Jeremy Hunt admits government 'can and must do more' amid rising violence


Benjamin Kentish
Political Correspondent
Wednesday 26 December 2018 01:01 GMT
Protests across Pakistan after acquittal of Asia Bibi blasphemy trial

Ministers have ordered an independent inquiry into the persecution of Christians around the world, with the foreign secretary admitting that the UK should be doing more to help.

Jeremy Hunt has appointed the Bishop of Truro, Rt Reverend Philip Mounstephen, to carry out the investigation, which will look into how Britain could improve its work overseas.

The review, due to report by Easter, will assess threats to Christians in countries in Asia, Africa and the Middle East.

It was launched after what officials described as a dramatic rise in the oppression of Christians in a number of countries.

The government estimates that 215 million Christians across the world face persecution because of their religious beliefs.
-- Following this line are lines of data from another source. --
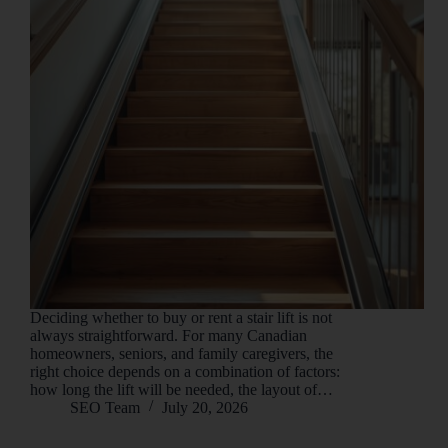
Deciding whether to buy or rent a stair lift is not
always straightforward. For many Canadian
homeowners, seniors, and family caregivers, the
right choice depends on a combination of factors:
how long the lift will be needed, the layout of…
SEO Team
July 20, 2026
Last year, 3,000 were killed because of their faith.

The review will look at how the government can help protect Christians in the same way it does other minorities, including the Yazidi people who faced brutal persecution by Isis in Iraq and Syria.

Announcing the inquiry, Mr Hunt said: “Britain has long championed international religious freedom, and the prime minister underlined our global leadership on this issue when she appointed my excellent colleague Lord Ahmad as her special envoy on freedom of religion or belief. So often the persecution of Christians is a telling early warning sign of the persecution of every minority.

“Today I have asked the Bishop of Truro to look at how the British government can better respond to the plight of persecuted Christians around the world.

“We can and must do more.”

The announcement follows a number of high-profile cases of persecution against Christians.

According to the charity Open Doors, which highlights violence against followers of the faith, the greatest oppression takes place in North Korea, where Christians are frequently murdered or sent to forced labour camps.

Persecution is described as "extreme" in eight other countries, including Afghanistan, Somalia, Sudan, Pakistan and Eritrea.

Earlier this year, the case of Asia Bibi, a Pakistani Christian sentenced to death by hanging for alleged blasphemy, provoked international outrage and piled pressure on the UK government to act.

Although her conviction was overturned in October, nine years after she was first arrested and eight years after she was placed on death row, the case highlighted the plight facing many Christians around the world.

Mr Mounstephen, the Bishop of Truro, said: “I’m honoured to have been invited to lead this review on an issue close to my heart.

“Part of the Christmas story tells how Jesus was himself the victim of persecution so it seems particularly timely to launch this review at this season.

“I’ll be taking an objective look at how the British government can better respond to the pressing plight of persecuted Christians around the world.”